May-01-11  WhiteRook48: teehee, it's a Sunday, and it's the only puzzle out of the week I actually got correctly
Premium Chessgames Member
  David2009: Rublevsky vs Onischuk, 1994 Part 2: Splendid kibitzes today starting with <Oct-17-04 clocked: Centralize, Open Lines, Sack, Mate! Morphy chess made simple> :), <sevenseasman>'s hunch-backed rats, <Suffering Bruin>'s comparative analysis (have a great tournament!) and <Noflaps>'s door to the treasure-house.

Turning now to the chess rather than the wit, here's the puzzle position

click for larger view

and a PICE link to explore the position:

The fine post by <agb2002> shows that 17.e5! also wins but only if followed up correctly. The PICE defends with 17...Ne5 18 Rxe5! <agb2002> (but NOT 18 f6? <David2009> refuted by 18...Qf8! 19 Rxe5 Rxe5!) dxe5 19 f6 Qf8 20 Qh4 e4 21 Nxe4 (all foreseen by <agb2002>) Qg8 (now I am on my own) 22 fxg7+ Qxg7 23 Nf6 Bd8 24 Bc3 Re6 25 Bxh7 Rxf6 26 Rxf6 Bxf6 27 Bxf6 and even I could win this ending first time. The game line 17 f6! also wins but only because the EGT sorry the PICE plays 17...Nxf6?! (event horizon effect?) losing prettily to the impressive analysis given by <Ghuzultyy> variation (B).

I hate to disappoint <sevenseaman> and <scormus>, but the PICE defends against 17.Nd5!? with cxd5 18 exd5 Qf8! Time for bed.

May-01-11  stst: Too many variations, 2 main choices:
17.Nd5 eying Q; or
17.f6 trying to open the f & g files first, later Nd5 still helpful. Nd5 doesn't quite show promise. Try
17.f6 gxf6
18.Bh6 Rg8
19.Qh4 Ne5
20.Nd5 cxd5
21.exd5 Qd8
22.Rxe5 (the point, to open up, but needs great accuracy in both position and speed) fxe5 23.Rxf7 Qxh4

Time to see if the Russian GM agrees, or other fans got better ideas.... 21.

May-01-11  M.Hassan: "Insane" White to play 17.?
At first I thought a real wild and "insane" move would be to push the pawn to f6 but did not get much out of it:

17.f6 Nxf6
18.Rxf6 Qxf6
I then tried a rather "sane" move and the game continued as below: 17.Bf4 Ne5
18.Be2 Bb6
19.Kb1 Bd7
20.Rd1 Rc8
And I think the game continues long.
Time to check
I could not have solved it the way game was played

May-02-11  scormus: <sevenseaman: <scormus> I thought you had the Rybka or Fritz.

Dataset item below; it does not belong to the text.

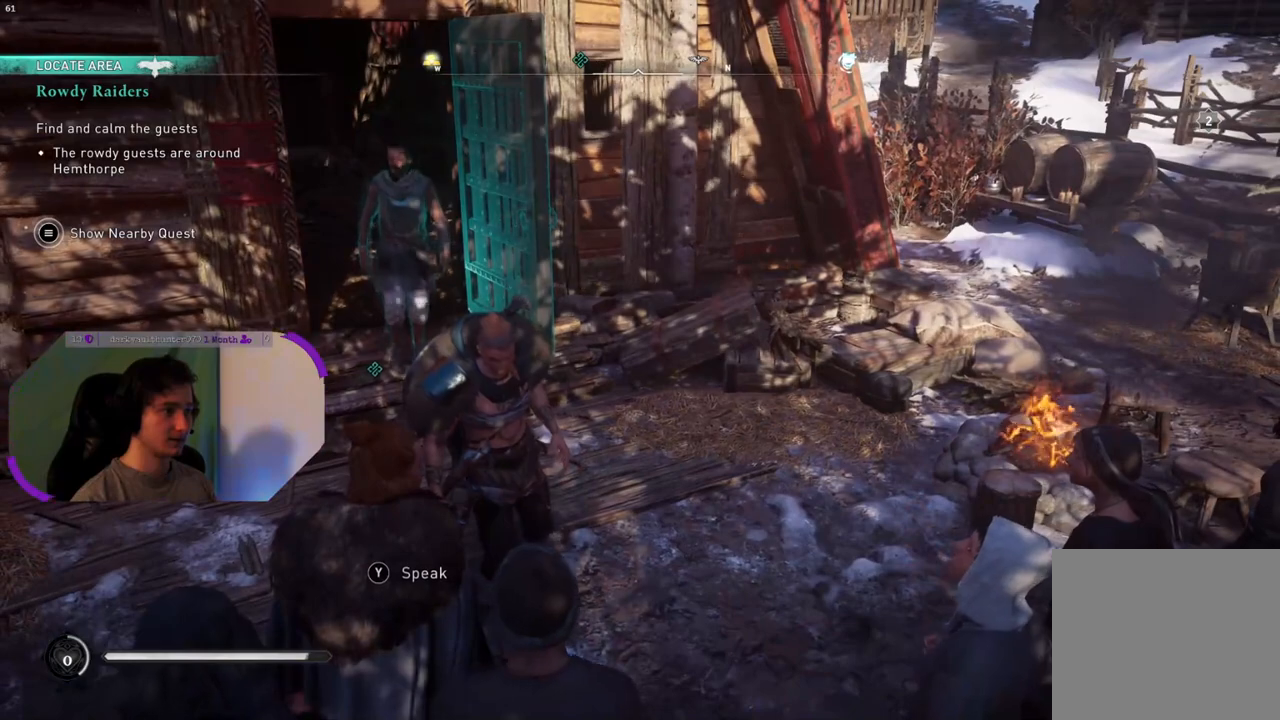
{"buttons": [], "left_stick": "center", "right_stick": "left", "events": [[483, "right_stick", "left"]]}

Anyway it was quite a trip.>

Yes, I have Rybka and Stockfish, (Once has Fritz) but I dont often use it when I post. Once I set the engine on a puzzle it means I've given up trying to make further progress. I still have my doubts about ... Nxd3+ but idnt have the chance to play it right out.

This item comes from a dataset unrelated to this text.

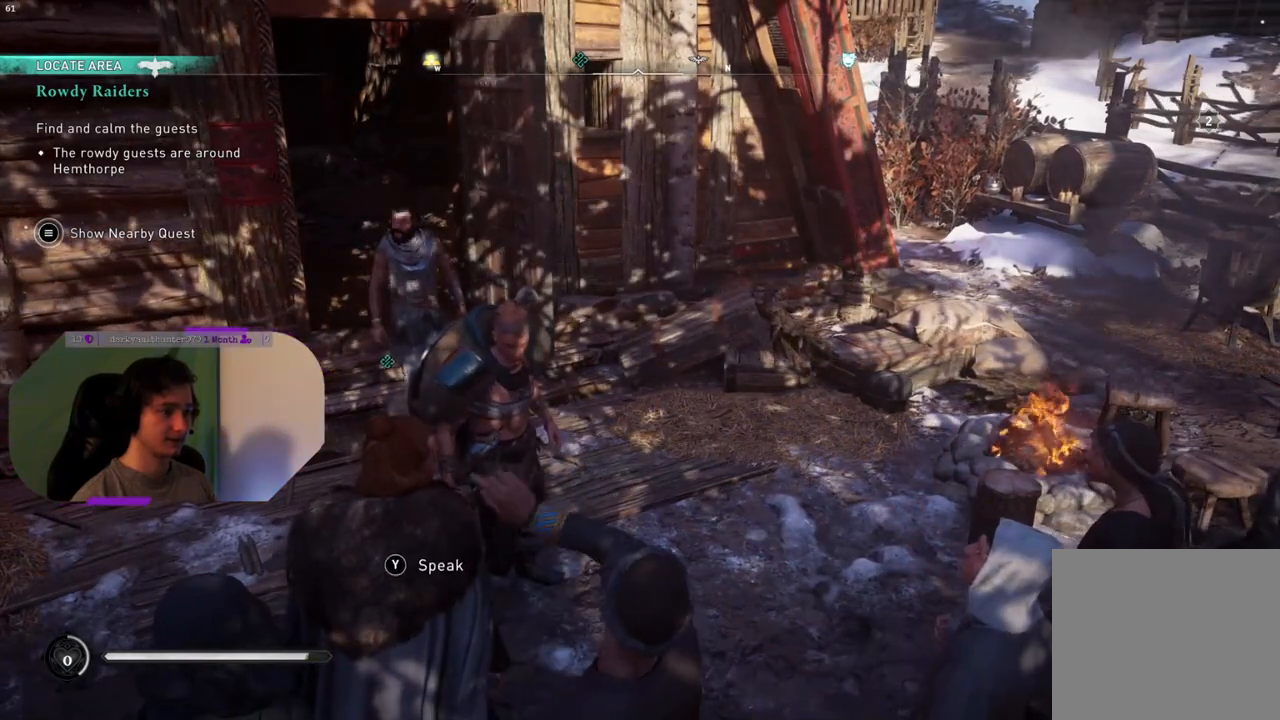
{"buttons": [], "left_stick": "center", "right_stick": "center", "events": [[467, "right_stick", "center"]]}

May-02-11  cyclon: (17.e5 Nxe5) 18.Rxe5!! exhibited by <agb2002>. I failed to see that and in my continuation 18.f6 Qf8 19.Rxe5 (Qh4 is better but White has already missed a fuller advantage by not playing 18.Rxe5!!-now it's too late) -Rxe5 20.Qh4 and here I MISSED a reply -h5!. Resulting position is about equal by Crafty in post-analysis.
Sep-01-14  Xeroxx: Crashing Through.